§ **DOCUMENT EXCERPT**
───

Melissa: And I think also being discerning about what you share with different friendships.

There’s like the inner circle, then there’s the outer circle and then there’s the outer Acquaintances, and there’s all different types of relationships. And so being mindful of like, okay, do I share everything with this person? Or do I only share this with that person? Like you kind of know what you share with each person, if that makes sense.

And so I think I do like to do that myself too. Like I stop, I pause, I reflect. I always like to come to the, some sort of resolution or answer within myself before I go to a mentor or before I go to you. And then if I’m like really confused, I’m like, okay, I need coaching on this. [00:56:00] What am I not seeing? And so I think this is just a very personal reflection on each individual relationship and what feels right for you, like how much feels good to share.

And I think as well, like trust is built. You share little things and that builds trust. And then you share another little thing and then that builds trust. And if someone, you don’t feel safe and if someone erodes that trust, like listen to it straight away, because if they usually erode it on something little, then it’s kind of a tell tale sign, I think 

Sally: anyway.

───

§ **RECORDED DATA**
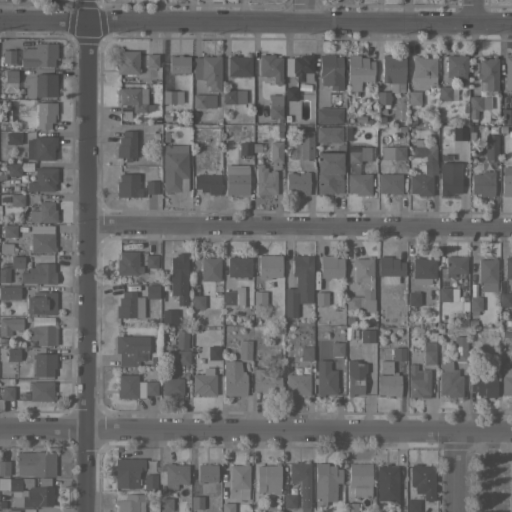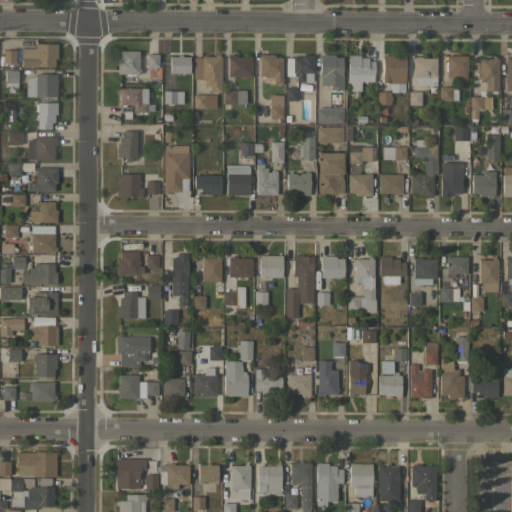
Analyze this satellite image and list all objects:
road: (300, 11)
road: (469, 11)
road: (255, 21)
building: (38, 55)
building: (38, 55)
building: (8, 56)
building: (9, 56)
building: (150, 60)
building: (152, 60)
building: (127, 62)
building: (128, 62)
building: (179, 63)
building: (178, 64)
building: (238, 65)
building: (239, 65)
building: (270, 66)
building: (507, 66)
building: (269, 67)
building: (298, 67)
building: (302, 67)
building: (455, 67)
building: (456, 67)
building: (508, 69)
building: (330, 70)
building: (359, 70)
building: (424, 70)
building: (206, 71)
building: (208, 71)
building: (330, 71)
building: (358, 71)
building: (394, 71)
building: (423, 71)
building: (393, 72)
building: (486, 72)
building: (488, 72)
building: (9, 75)
building: (10, 80)
building: (39, 85)
building: (41, 85)
building: (447, 92)
building: (289, 93)
building: (291, 93)
building: (446, 93)
building: (169, 96)
building: (232, 96)
building: (234, 96)
building: (383, 97)
building: (413, 97)
building: (414, 97)
building: (132, 98)
building: (134, 98)
building: (506, 98)
building: (202, 100)
building: (204, 100)
building: (479, 102)
building: (478, 104)
building: (274, 106)
building: (275, 106)
building: (45, 113)
building: (44, 115)
building: (125, 115)
building: (327, 115)
building: (328, 115)
building: (505, 115)
building: (505, 117)
building: (359, 119)
building: (458, 133)
building: (460, 133)
building: (328, 134)
building: (328, 134)
building: (12, 137)
building: (14, 138)
building: (125, 143)
building: (127, 144)
building: (305, 144)
building: (305, 145)
building: (490, 146)
building: (490, 146)
building: (39, 148)
building: (40, 148)
building: (245, 148)
building: (275, 151)
building: (276, 151)
building: (392, 152)
building: (393, 152)
building: (361, 154)
building: (172, 166)
building: (174, 167)
building: (423, 167)
building: (12, 168)
building: (13, 169)
building: (357, 170)
building: (422, 170)
building: (329, 172)
building: (328, 173)
building: (449, 177)
building: (448, 178)
building: (42, 179)
building: (235, 179)
building: (236, 179)
building: (41, 180)
building: (263, 180)
building: (264, 180)
building: (506, 181)
building: (506, 181)
building: (205, 183)
building: (206, 183)
building: (295, 183)
building: (297, 183)
building: (358, 183)
building: (387, 183)
building: (389, 183)
building: (480, 183)
building: (482, 183)
building: (126, 184)
building: (128, 185)
building: (149, 186)
building: (151, 186)
building: (15, 199)
building: (16, 200)
building: (42, 212)
building: (43, 212)
road: (299, 225)
building: (7, 230)
building: (9, 231)
building: (40, 238)
building: (41, 238)
building: (5, 247)
building: (6, 248)
road: (86, 256)
building: (149, 260)
building: (15, 261)
building: (151, 261)
building: (126, 263)
building: (127, 263)
building: (454, 264)
building: (455, 264)
building: (237, 266)
building: (238, 266)
building: (267, 266)
building: (269, 266)
building: (329, 266)
building: (330, 266)
building: (10, 267)
building: (507, 267)
building: (208, 268)
building: (209, 268)
building: (389, 269)
building: (508, 269)
building: (389, 270)
building: (421, 270)
building: (422, 270)
building: (3, 272)
building: (37, 273)
building: (39, 273)
building: (486, 274)
building: (487, 274)
building: (176, 277)
building: (178, 277)
building: (298, 284)
building: (297, 285)
building: (362, 285)
building: (360, 286)
building: (150, 290)
building: (151, 291)
building: (9, 292)
building: (9, 292)
building: (442, 293)
building: (444, 294)
building: (232, 296)
building: (232, 297)
building: (259, 297)
building: (320, 298)
building: (411, 298)
building: (412, 298)
building: (506, 299)
building: (196, 301)
building: (197, 301)
building: (39, 303)
building: (41, 303)
building: (474, 303)
building: (474, 304)
building: (128, 305)
building: (129, 305)
building: (168, 316)
building: (166, 317)
building: (348, 321)
building: (9, 324)
building: (10, 324)
building: (41, 331)
building: (42, 334)
building: (365, 335)
building: (366, 335)
building: (459, 346)
building: (130, 349)
building: (131, 349)
building: (243, 349)
building: (244, 349)
building: (336, 349)
building: (458, 349)
building: (213, 352)
building: (427, 352)
building: (304, 353)
building: (306, 353)
building: (398, 353)
building: (429, 353)
building: (12, 354)
building: (397, 354)
building: (181, 357)
building: (182, 357)
building: (153, 361)
building: (42, 364)
building: (43, 364)
building: (384, 367)
building: (354, 377)
building: (355, 377)
building: (232, 378)
building: (233, 378)
building: (323, 378)
building: (324, 378)
building: (386, 379)
building: (447, 379)
building: (448, 379)
building: (485, 380)
building: (505, 380)
building: (506, 380)
building: (265, 381)
building: (416, 381)
building: (417, 381)
building: (204, 382)
building: (264, 382)
building: (295, 383)
building: (297, 383)
building: (202, 384)
building: (388, 384)
building: (481, 384)
building: (170, 386)
building: (171, 386)
building: (133, 387)
building: (134, 387)
building: (39, 390)
building: (40, 390)
building: (5, 392)
building: (6, 392)
road: (256, 430)
building: (34, 463)
building: (35, 463)
building: (3, 467)
building: (4, 467)
building: (205, 472)
building: (206, 472)
road: (451, 472)
road: (491, 472)
building: (131, 474)
building: (132, 474)
building: (172, 474)
building: (173, 475)
building: (268, 478)
building: (359, 478)
building: (238, 479)
building: (239, 479)
building: (266, 479)
building: (358, 479)
building: (421, 480)
building: (422, 480)
building: (325, 481)
building: (300, 482)
building: (301, 482)
building: (385, 482)
building: (386, 482)
building: (324, 483)
building: (28, 491)
building: (31, 494)
building: (287, 500)
building: (288, 500)
building: (196, 502)
building: (129, 503)
building: (131, 503)
building: (2, 504)
building: (165, 504)
building: (410, 505)
building: (412, 505)
building: (225, 506)
building: (227, 507)
building: (350, 507)
building: (9, 510)
building: (11, 510)
building: (192, 511)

───

§ **WHAT TO DO**
• A. In the conversation about sharing in friendships, which circles of relationships does Melissa name?
• B. Please pick up the conversation about sharing in friendships after its final line and carry it forward.

§ **ANSWER LIST**
• A. The inner circle, the outer circle, and the outer acquaintances.

• B.
Yeah. And that’s one thing that I know with us and in my. Yeah, my intimate relationships, I know I can trust that person. I can go to them. I can share anything with you and it’s like a vault, right? And vice versa. And to know that, and if there’s no judgment, and it’s in the vault. Like that creates this container of safety, like I’m not going to go and tell someone vice versa that enables us to show up.

Melissa: What if someone wants that vault? How do [00:57:00] they get to that place? Is it as simple as depositing a little bit of trust and then seeing if they honor that, you know, even things like honoring your word. And saying, I’m going to be here at 10 o’clock. And if that person doesn’t show up at 10 o’clock, that erodes a little bit of trust.

And it’s not a big thing, but that is trust that’s kind of just been eroded 

Sally: a tiny bit. 

Melissa: So is that how we build it? 

Sally: Yes. Well, initially when we meet someone, like if we’re dating someone, we notice those things like integrity, keeping your word, honoring what you say is going to build trust. Even if it is about showing up on time, that’s going to be like, okay, I’m This is a person that I can rely on.

What they say, they do. That creates a feeling of trust. And you know, people will say trust is earned, but then that goes in when you go into relationships with that very strong sense of trust is earned. Then you’re like, you prove yourself to me. I don’t like to go about it that way. I prefer to be like, okay, this person is trustworthy and [00:58:00] I’m going to observe that.

I know I either observed that you are or observed that you aren’t. So whether or not I’m sharing little things with you and you know, vulnerability is earned, right? We don’t just go in, but trust, I think it’s different. So we might share something or we might say, yeah, I’m going to do this. I’m going to be there and vice versa.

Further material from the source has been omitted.